▶ _TESTO DI ESERCITAZIONE_:
::::::::

Le principali differenze giuridiche tra le pubblicazioni di carattere scientifico (art. 33 comma I della Costituzione) e quelle strettamente attinenti all’espressione del libero pensiero (art. 21 comma I della Costituzione).

Palma Giuseppe 11/06/13
Scarica PDF Stampa

Quando la pubblicazione di un libro o di un articolo deve essere considerata di carattere scientifico – e quindi rientrante nella totale insindacabilità sancita dall’art. 33 co. I della Costituzione –, e quando invece deve essere considerata il mero frutto dell’espressione del proprio libero pensiero – e quindi rientrante nella cornice delineata dall’art. 21 co. I della Costituzione e soggiacente al limite di dover “dire la verità” – ?

::::::::

▶ _DATI IN ESAME_:
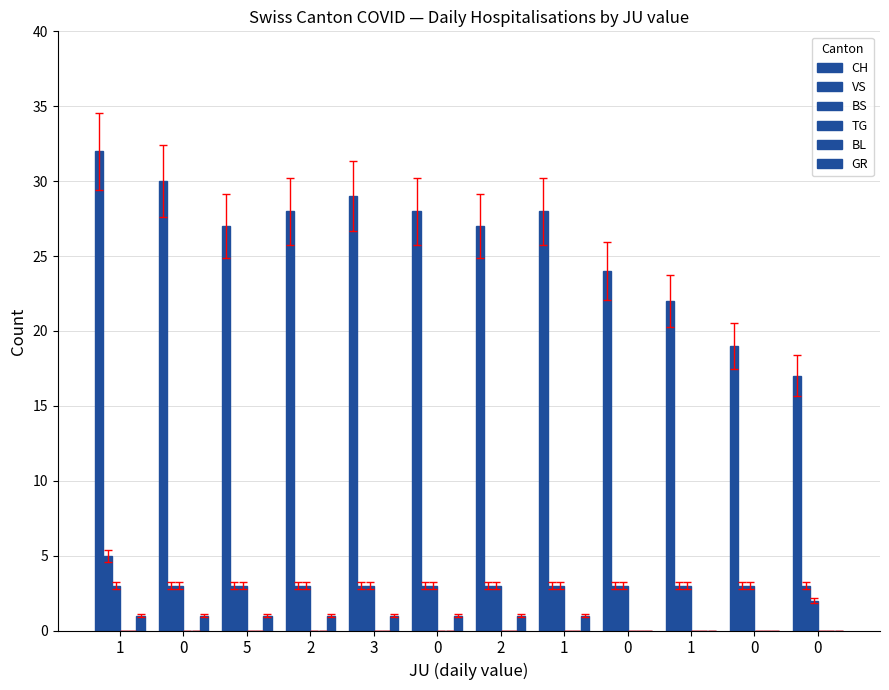

How many data points does each series have?

12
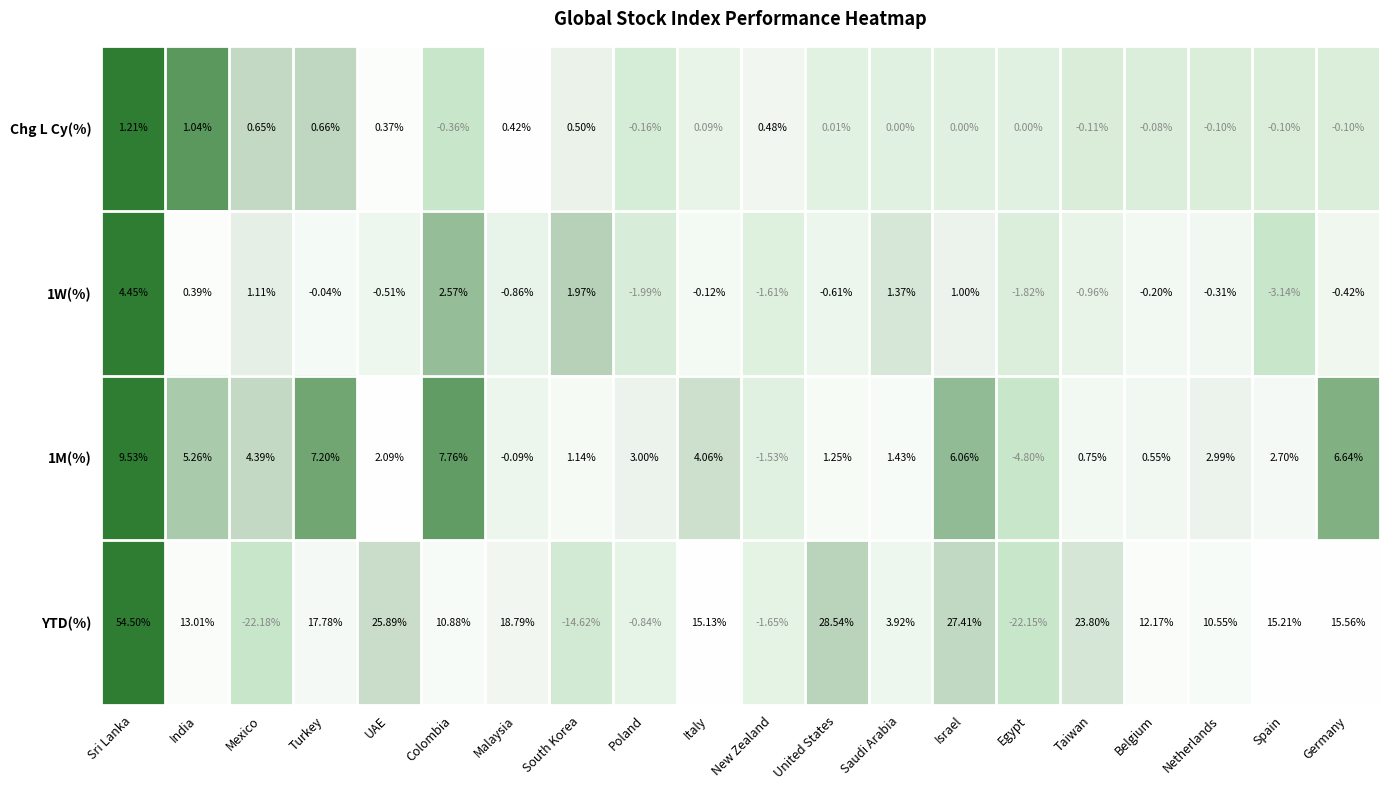

Which series has the largest range (max minus min)?

YTD(%)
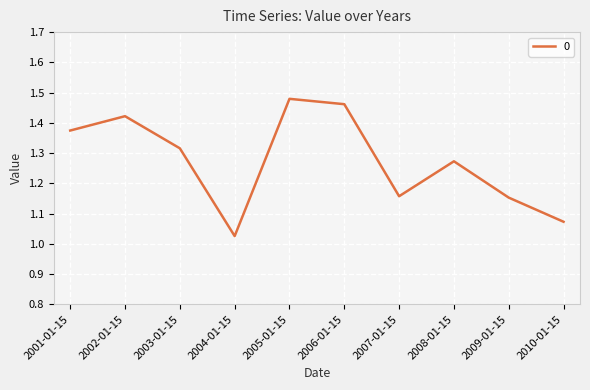

At which category does the chart reach its minimum across all series?

2004-01-15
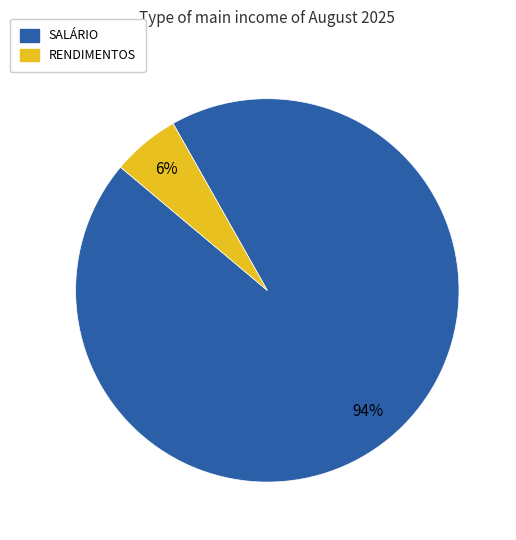

How many segments does this pie chart have?

2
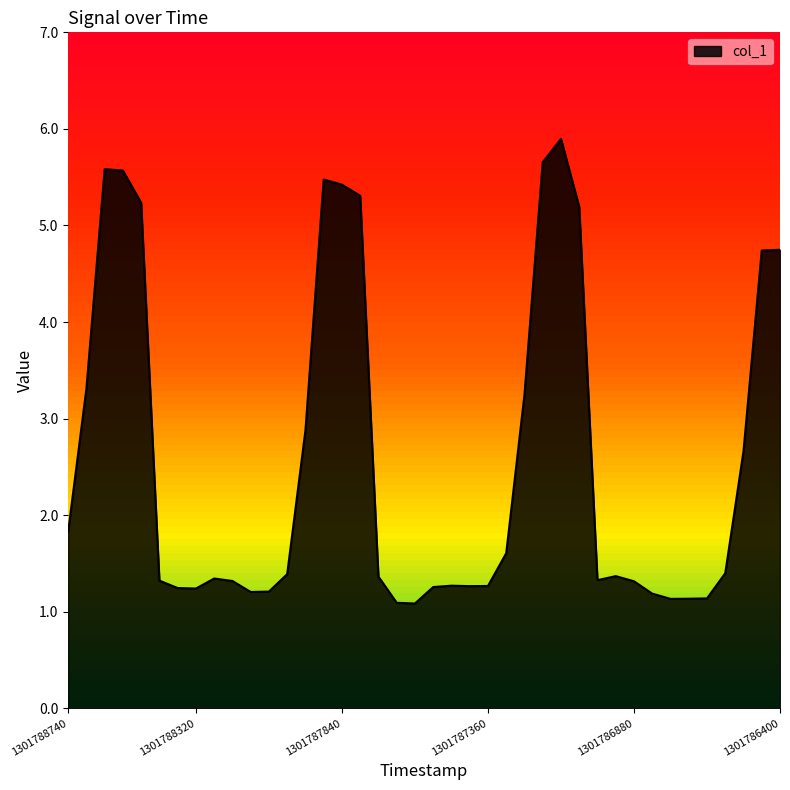

What is the greatest value displayed?

5.9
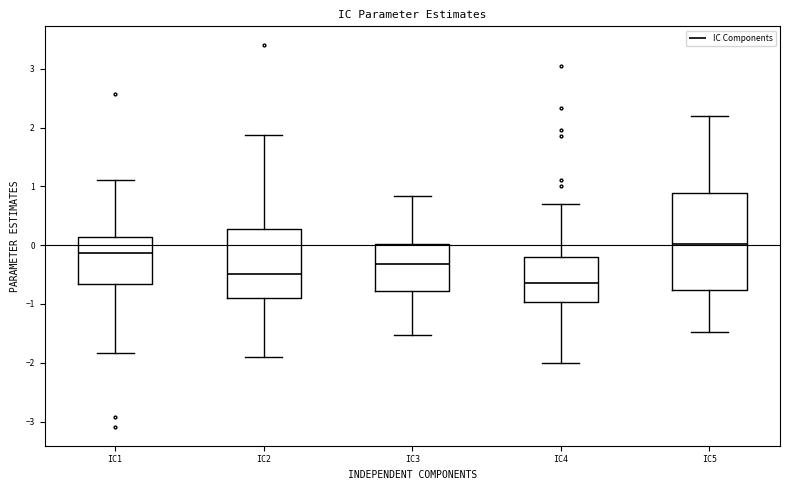

Where is the upper edge of the box for IC4 on the y-axis? The values are not printed on the chart, so give them approximately, as read against the axis.

-0.2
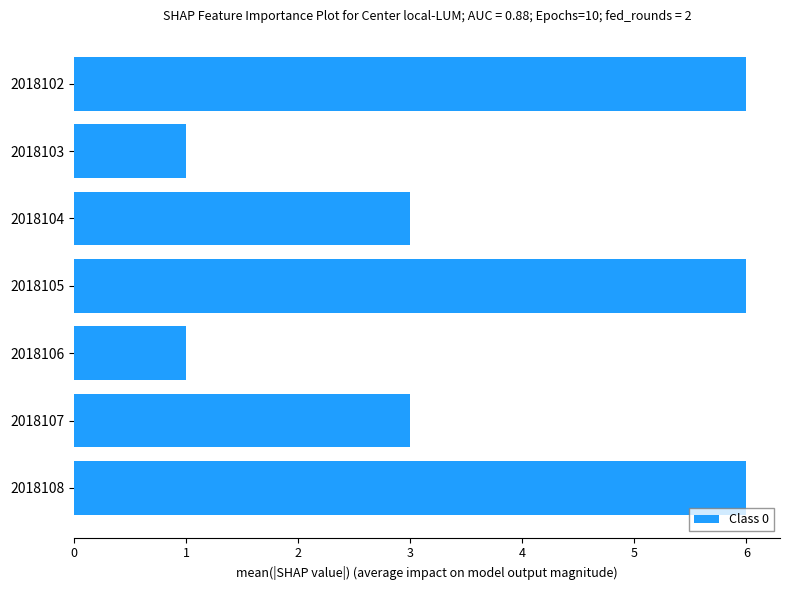

Reading bottom to top, what are all the values shown in this chart?

6	3	1	6	3	1	6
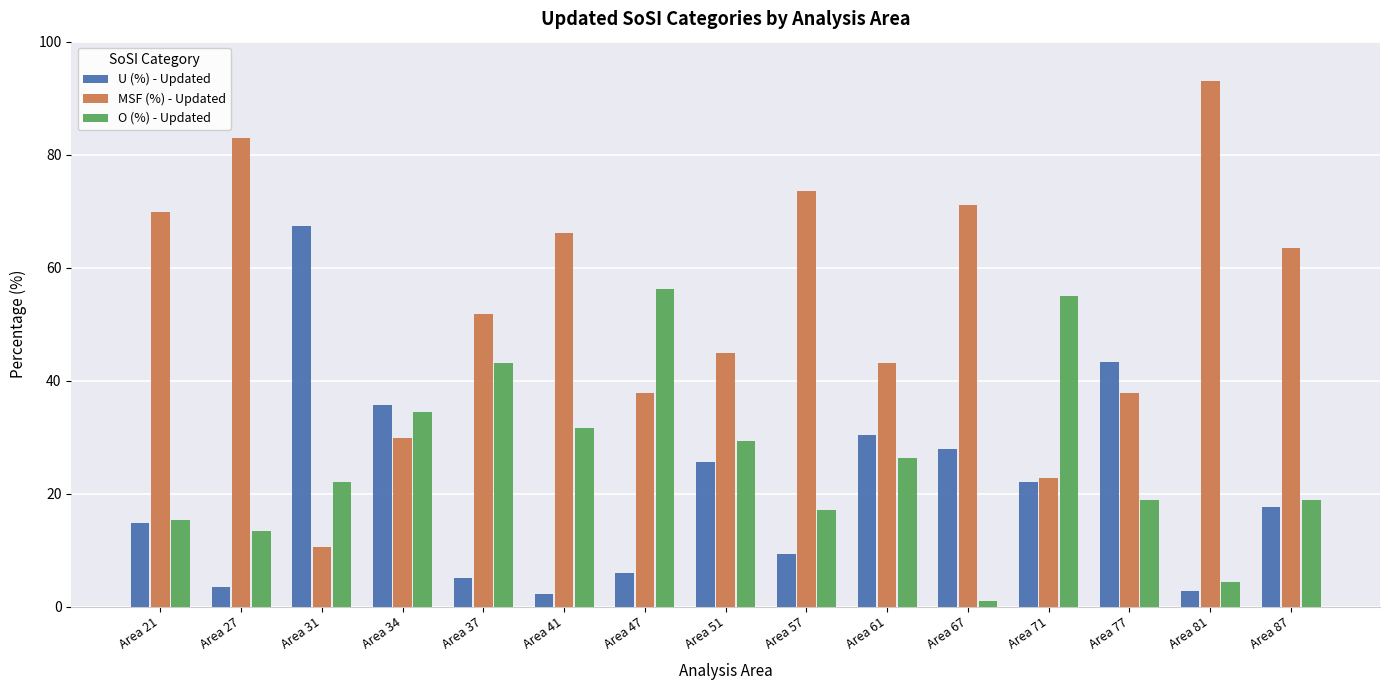

Rank the series by their maximum value, from highest to lowest.

MSF (%) - Updated, U (%) - Updated, O (%) - Updated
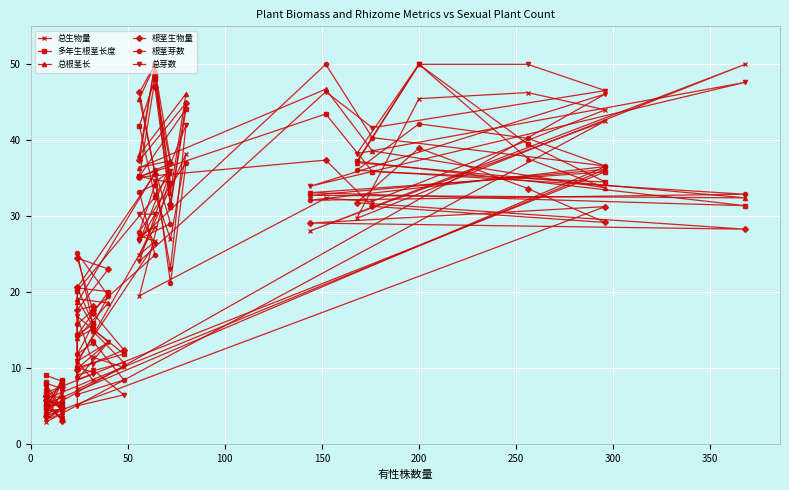

Reading right to left, what are all the values shown in this chart?

总生物量: 5.7	4.9	4.9	3.3	4.0	4.6	4.4	4.7	3.0	42.5	28.1	50.0	29.7	45.5	46.3	44.0	32.0	32.4	19.6	35.6	32.9	27.0	38.2	25.0	26.7	27.4	28.6	10.7	7.2	10.1	11.5	9.6	10.0	13.4	10.9	8.5
多年生根茎长度: 9.1	8.3	8.5	4.8	5.6	4.7	7.9	8.2	6.8	35.9	33.1	31.4	37.2	50.0	39.5	34.5	35.9	43.5	35.2	34.4	48.5	31.3	44.1	35.3	48.0	41.9	32.5	20.2	10.1	11.9	15.2	15.8	14.4	20.1	20.6	16.0
总根茎长: 8.0	7.4	8.2	4.9	5.7	4.3	7.5	7.4	6.0	36.2	32.8	32.4	37.1	50.0	37.6	33.8	38.6	46.7	36.4	37.3	49.3	33.0	46.1	38.1	49.9	45.5	35.8	18.7	9.1	10.8	14.9	15.2	14.0	18.6	19.1	15.6
根茎生物量: 6.3	4.8	7.6	6.3	6.2	3.1	5.8	6.4	3.8	31.3	29.1	28.3	31.8	39.0	33.7	29.2	31.3	37.4	35.2	37.0	47.0	31.7	44.9	37.4	50.0	46.3	35.6	20.7	9.8	12.4	17.3	18.2	17.7	23.1	24.5	17.7
根茎芽数: 5.7	5.2	8.1	4.1	4.7	3.3	5.1	5.0	5.3	36.6	32.1	32.9	36.1	42.2	40.3	36.6	40.3	50.0	27.1	29.0	36.2	21.2	37.0	28.0	34.2	33.2	24.9	15.8	6.6	8.5	13.6	13.4	11.9	19.5	25.2	15.8
总芽数: 6.1	4.6	6.9	3.4	4.5	3.5	5.1	4.4	4.5	46.1	34.0	47.6	38.3	50.0	50.0	46.5	41.7	46.4	24.1	36.0	34.5	23.1	42.0	26.7	30.3	30.3	26.4	11.0	5.1	6.5	9.8	9.3	8.5	13.5	16.8	10.6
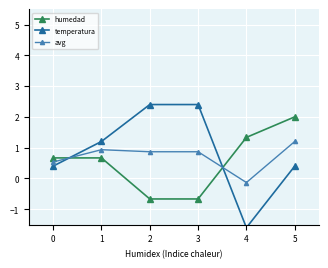

What are all the series names shown in the legend?

humedad, temperatura, avg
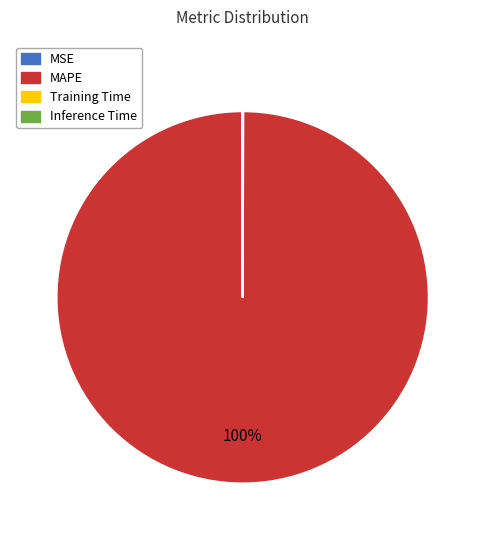

Which category has the biggest portion of the pie?

MAPE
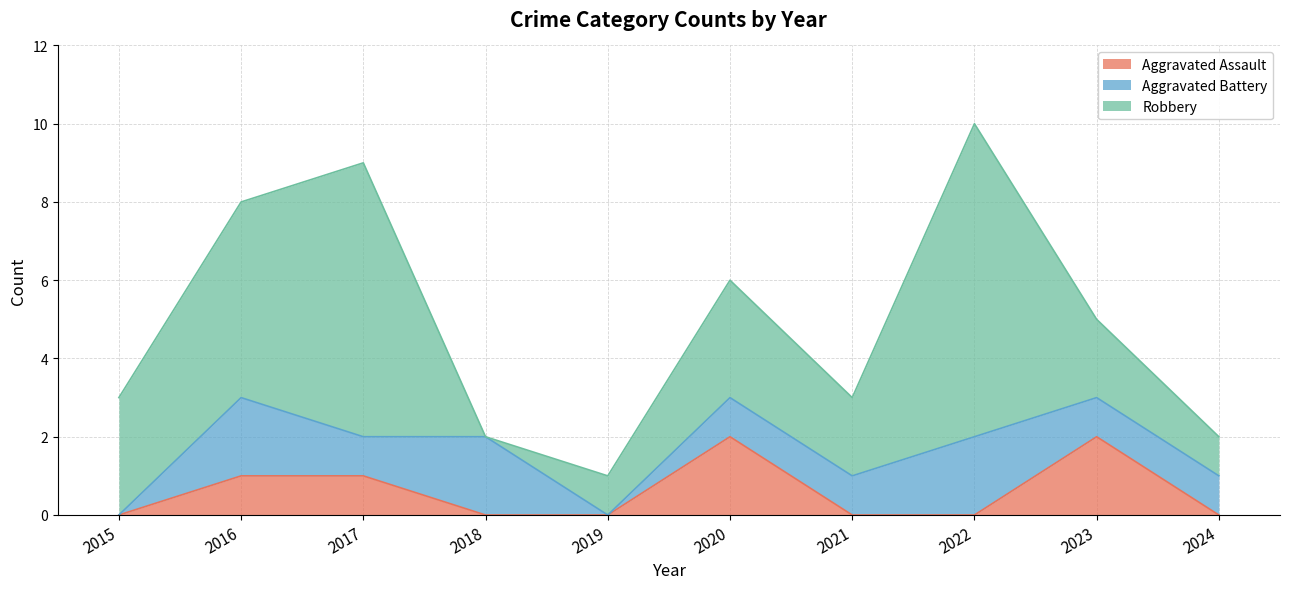

How many lines are shown in the chart?

3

::::::::

▶ _ISTRUZIONI DI LAVORO_:
#1 Puoi riscrivere tutto, dall'inizio dei record giù fino alla riga che contiene "Reading right to" compresa, sostituendo "chart" con "graph" e lasciando invariato tutto il resto? Ometti le immagini.
#2 Puoi proseguire il testo sulle pubblicazioni scientifiche e sulla libera espressione del pensiero a partire dal punto in cui si ferma?

▶ _RISPOSTE ATTESE_:
#1
How many data points does each series have?

12

Which series has the largest range (max minus min)?

YTD(%)

At which category does the graph reach its minimum across all series?

2004-01-15

How many segments does this pie graph have?

2

What is the greatest value displayed?

5.9

Where is the upper edge of the box for IC4 on the y-axis? The values are not printed on the graph, so give them approximately, as read against the axis.

-0.2

Reading bottom to top, what are all the values shown in this graph?

6	3	1	6	3	1	6

Rank the series by their maximum value, from highest to lowest.

MSF (%) - Updated, U (%) - Updated, O (%) - Updated

Reading right to left, what are all the values shown in this graph?

#2
Il problema si pone spesso nell’ambito di quelle pubblicazioni il cui contenuto è suscettibile di aspre critiche o contestazioni – soprattutto sulla base dell’argomento trattato -, per cui il contenuto stesso potrebbe ledere i diritti altrui ovvero potrebbe non essere accettato dalla comunità scientifica di riferimento, la cosiddetta “cultura ufficiale”, sempre che di “cultura ufficiale” si possa parlare quando si vive in uno Stato libero e democratico.

Mi sono posto il problema principalmente dal punto di vista di quelle pubblicazioni – libri, articoli o qualsivoglia altra forma di pubblicazione – aventi ad oggetto argomenti particolarmente “spinosi” per i quali – ed è una realtà sotto gli occhi di tutti – la “massa” non è disponibile ad accettare le tesi difformi da quelle considerate “ufficiali” dalla comunità scientifica di riferimento.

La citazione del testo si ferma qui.